» **TRY IT**: In the entries that follow, how many lines hold "readme"? Nothing but the number is expected.

» **MATERIAL TO PROCESS**:
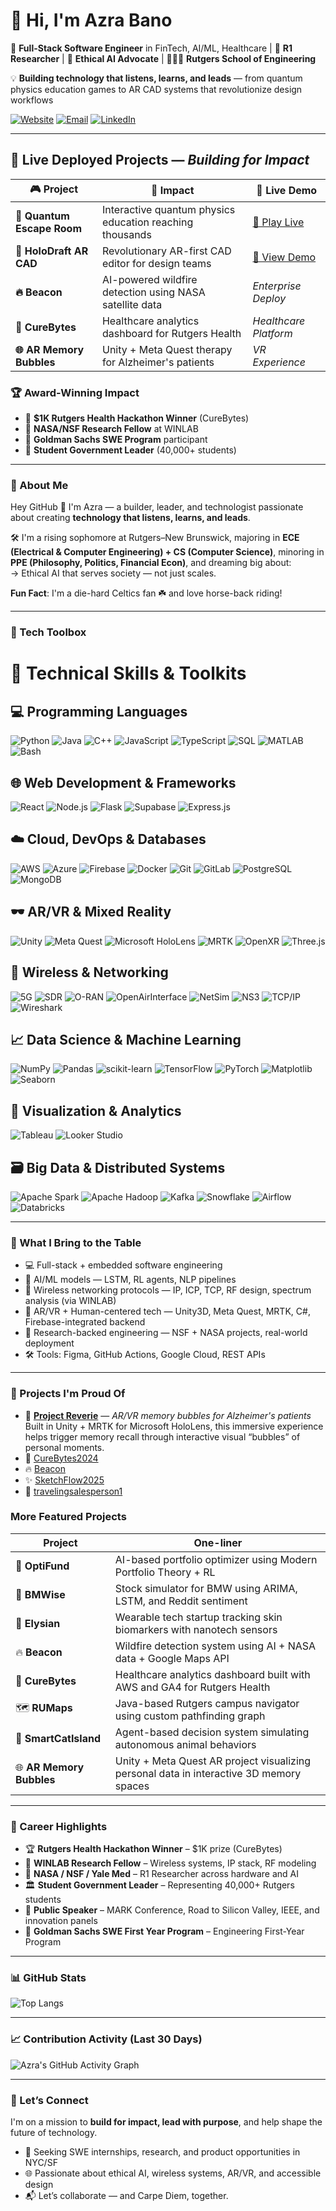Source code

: # 👋 Hi, I'm Azra Bano

🚀 **Full-Stack Software Engineer** in FinTech, AI/ML, Healthcare | 🔬 **R1 Researcher** | 🧠 **Ethical AI Advocate** | 👩🏻‍💻 **Rutgers School of Engineering**

💡 **Building technology that listens, learns, and leads** — from quantum physics education games to AR CAD systems that revolutionize design workflows

[![Website](https://img.shields.io/badge/🌐_Portfolio-azra--bano.com-blue?style=for-the-badge&logo=google-chrome)](https://azra-bano.com)
[![Email](https://img.shields.io/badge/📧_Email-ab2895@scarletmail.rutgers.edu-red?style=for-the-badge&logo=gmail)](mailto:ab2895@scarletmail.rutgers.edu)
[![LinkedIn](https://img.shields.io/badge/💼_LinkedIn-Azra%20Bano-blue?style=for-the-badge&logo=linkedin)](https://linkedin.com/in/azrabano)

---

## 🚀 **Live Deployed Projects** — *Building for Impact*

| 🎮 **Project** | 🌟 **Impact** | 🔗 **Live Demo** |
|----------------|---------------|------------------|
| **🌌 Quantum Escape Room** | Interactive quantum physics education reaching thousands | [🎯 Play Live](https://quantum-escape-room.vercel.app/) |
| **🥽 HoloDraft AR CAD** | Revolutionary AR-first CAD editor for design teams | [🔧 View Demo](https://cad-editor-frontend-only.vercel.app/) |
| **🔥 Beacon** | AI-powered wildfire detection using NASA satellite data | *Enterprise Deploy* |
| **💬 CureBytes** | Healthcare analytics dashboard for Rutgers Health | *Healthcare Platform* |
| **🌐 AR Memory Bubbles** | Unity + Meta Quest therapy for Alzheimer's patients | *VR Experience* |

### 🏆 **Award-Winning Impact**
- 🥇 **$1K Rutgers Health Hackathon Winner** (CureBytes)
- 🔬 **NASA/NSF Research Fellow** at WINLAB
- 🚀 **Goldman Sachs SWE Program** participant
- 👑 **Student Government Leader** (40,000+ students)

---

### 💼 About Me
Hey GitHub 👋 I'm Azra — a builder, leader, and technologist passionate about creating **technology that listens, learns, and leads**.

🛠 I'm a rising sophomore at Rutgers–New Brunswick, majoring in **ECE (Electrical & Computer Engineering) + CS (Computer Science)**, minoring in **PPE (Philosophy, Politics, Financial Econ)**, and dreaming big about:  
→ Ethical AI that serves society — not just scales.

**Fun Fact**: I'm a die-hard Celtics fan ☘️ and love horse-back riding!

---

### 🧰 Tech Toolbox
# 🧠 Technical Skills & Toolkits

## 💻 Programming Languages

![Python](https://img.shields.io/badge/-Python-333?style=flat&logo=python)
![Java](https://img.shields.io/badge/-Java-333?style=flat&logo=java)
![C++](https://img.shields.io/badge/-C++-333?style=flat&logo=c%2B%2B)
![JavaScript](https://img.shields.io/badge/-JavaScript-333?style=flat&logo=javascript)
![TypeScript](https://img.shields.io/badge/-TypeScript-333?style=flat&logo=typescript)
![SQL](https://img.shields.io/badge/-SQL-333?style=flat&logo=mysql)
![MATLAB](https://img.shields.io/badge/-MATLAB-333?style=flat&logo=mathworks)
![Bash](https://img.shields.io/badge/-Bash-333?style=flat&logo=gnubash)

## 🌐 Web Development & Frameworks
![React](https://img.shields.io/badge/-React-333?style=flat&logo=react)
![Node.js](https://img.shields.io/badge/-Node.js-333?style=flat&logo=node.js)
![Flask](https://img.shields.io/badge/-Flask-333?style=flat&logo=flask)
![Supabase](https://img.shields.io/badge/-Supabase-333?style=flat&logo=supabase)
![Express.js](https://img.shields.io/badge/-Express.js-333?style=flat)

## ☁️ Cloud, DevOps & Databases
![AWS](https://img.shields.io/badge/-AWS-333?style=flat&logo=amazon-aws)
![Azure](https://img.shields.io/badge/-Azure-333?style=flat&logo=microsoft-azure)
![Firebase](https://img.shields.io/badge/-Firebase-333?style=flat&logo=firebase)
![Docker](https://img.shields.io/badge/-Docker-333?style=flat&logo=docker)
![Git](https://img.shields.io/badge/-Git-333?style=flat&logo=git)
![GitLab](https://img.shields.io/badge/-GitLab-333?style=flat&logo=gitlab)
![PostgreSQL](https://img.shields.io/badge/-PostgreSQL-333?style=flat&logo=postgresql)
![MongoDB](https://img.shields.io/badge/-MongoDB-333?style=flat&logo=mongodb)

## 🕶️ AR/VR & Mixed Reality
![Unity](https://img.shields.io/badge/-Unity-333?style=flat&logo=unity)
![Meta Quest](https://img.shields.io/badge/-Meta%20Quest-333?style=flat)
![Microsoft HoloLens](https://img.shields.io/badge/-Microsoft%20HoloLens-333?style=flat)
![MRTK](https://img.shields.io/badge/-MRTK%20Toolkit-333?style=flat)
![OpenXR](https://img.shields.io/badge/-OpenXR-333?style=flat)
![Three.js](https://img.shields.io/badge/-Three.js-333?style=flat&logo=three.js)

## 📶 Wireless & Networking
![5G](https://img.shields.io/badge/-5G%20Networking-333?style=flat)
![SDR](https://img.shields.io/badge/-Software%20Defined%20Radio-333?style=flat)
![O-RAN](https://img.shields.io/badge/-O--RAN-333?style=flat)
![OpenAirInterface](https://img.shields.io/badge/-OpenAirInterface-333?style=flat)
![NetSim](https://img.shields.io/badge/-NetSim-333?style=flat)
![NS3](https://img.shields.io/badge/-NS3%20Simulator-333?style=flat)
![TCP/IP](https://img.shields.io/badge/-TCP%2FIP-333?style=flat)
![Wireshark](https://img.shields.io/badge/-Wireshark-333?style=flat&logo=wireshark)

## 📈 Data Science & Machine Learning
![NumPy](https://img.shields.io/badge/-NumPy-333?style=flat&logo=numpy)
![Pandas](https://img.shields.io/badge/-Pandas-333?style=flat&logo=pandas)
![scikit-learn](https://img.shields.io/badge/-Scikit--Learn-333?style=flat&logo=scikit-learn)
![TensorFlow](https://img.shields.io/badge/-TensorFlow-333?style=flat&logo=tensorflow)
![PyTorch](https://img.shields.io/badge/-PyTorch-333?style=flat&logo=pytorch)
![Matplotlib](https://img.shields.io/badge/-Matplotlib-333?style=flat)
![Seaborn](https://img.shields.io/badge/-Seaborn-333?style=flat)

## 🧪 Visualization & Analytics
![Tableau](https://img.shields.io/badge/-Tableau-333?style=flat&logo=tableau)
![Looker Studio](https://img.shields.io/badge/-Looker%20Studio-333?style=flat&logo=looker)

## 🗃️ Big Data & Distributed Systems
![Apache Spark](https://img.shields.io/badge/-Apache%20Spark-333?style=flat&logo=apachespark)
![Apache Hadoop](https://img.shields.io/badge/-Apache%20Hadoop-333?style=flat&logo=apache)
![Kafka](https://img.shields.io/badge/-Apache%20Kafka-333?style=flat&logo=apachekafka)
![Snowflake](https://img.shields.io/badge/-Snowflake-333?style=flat&logo=snowflake)
![Airflow](https://img.shields.io/badge/-Apache%20Airflow-333?style=flat&logo=apacheairflow)
![Databricks](https://img.shields.io/badge/-Databricks-333?style=flat&logo=databricks)


---

### 🌟 What I Bring to the Table

- 💻 Full-stack + embedded software engineering
- 🤖 AI/ML models — LSTM, RL agents, NLP pipelines
- 📡 Wireless networking protocols — IP, ICP, TCP, RF design, spectrum analysis (via WINLAB)
- 🧠 AR/VR + Human-centered tech — Unity3D, Meta Quest, MRTK, C#, Firebase-integrated backend
- 🔬 Research-backed engineering — NSF + NASA projects, real-world deployment
- 🛠 Tools: Figma, GitHub Actions, Google Cloud, REST APIs

---

### 📌 Projects I'm Proud Of

- 🧠 **[Project Reverie](https://github.com/azrabano23/ProjectReverie)** — *AR/VR memory bubbles for Alzheimer's patients*  
  Built in Unity + MRTK for Microsoft HoloLens, this immersive experience helps trigger memory recall through interactive visual “bubbles” of personal moments.
- 🚗 [CureBytes2024](https://github.com/azrabano23/CureBytes2024)
- 🔥 [Beacon](https://github.com/azrabano23/Beacon)
- ✨ [SketchFlow2025](https://github.com/azrabano23/sketchflow2025)
- 🧠 [travelingsalesperson1](https://github.com/azrabano23/travelingsalesperson1)


### More Featured Projects

| Project | One-liner |
|--------|-----------|
| 🧠 **OptiFund** | AI-based portfolio optimizer using Modern Portfolio Theory + RL |
| 🚗 **BMWise** | Stock simulator for BMW using ARIMA, LSTM, and Reddit sentiment |
| 👕 **Elysian** | Wearable tech startup tracking skin biomarkers with nanotech sensors |
| 🔥 **Beacon** | Wildfire detection system using AI + NASA data + Google Maps API |
| 💬 **CureBytes** | Healthcare analytics dashboard built with AWS and GA4 for Rutgers Health |
| 🗺 **RUMaps** | Java-based Rutgers campus navigator using custom pathfinding graph |
| 🐾 **SmartCatIsland** | Agent-based decision system simulating autonomous animal behaviors |
| 🌐 **AR Memory Bubbles** | Unity + Meta Quest AR project visualizing personal data in interactive 3D memory spaces |

---

### 🏅 Career Highlights

- 🏆 **Rutgers Health Hackathon Winner** – $1K prize (CureBytes)
- 🔬 **WINLAB Research Fellow** – Wireless systems, IP stack, RF modeling
- 🧪 **NASA / NSF / Yale Med** – R1 Researcher across hardware and AI
- 🏛️ **Student Government Leader** – Representing 40,000+ Rutgers students
- 💬 **Public Speaker** – MARK Conference, Road to Silicon Valley, IEEE, and innovation panels
- 🚀 **Goldman Sachs SWE First Year Program** – Engineering First-Year Program

---

### 📊 GitHub Stats

![Top Langs](https://github-readme-stats.vercel.app/api/top-langs/?username=azrabano23&layout=compact&theme=dracula)

---

### 📈 Contribution Activity (Last 30 Days)

![Azra's GitHub Activity Graph](https://github-readme-activity-graph.vercel.app/graph?username=azrabano23&theme=rogue)

---

### 🤝 Let’s Connect

I'm on a mission to **build for impact, lead with purpose**, and help shape the future of technology.

- 🔭 Seeking SWE internships, research, and product opportunities in NYC/SF
- 🌐 Passionate about ethical AI, wireless systems, AR/VR, and accessible design
- 📬 Let’s collaborate — and Carpe Diem, together.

» **EXERCISE RESPONSE**: 2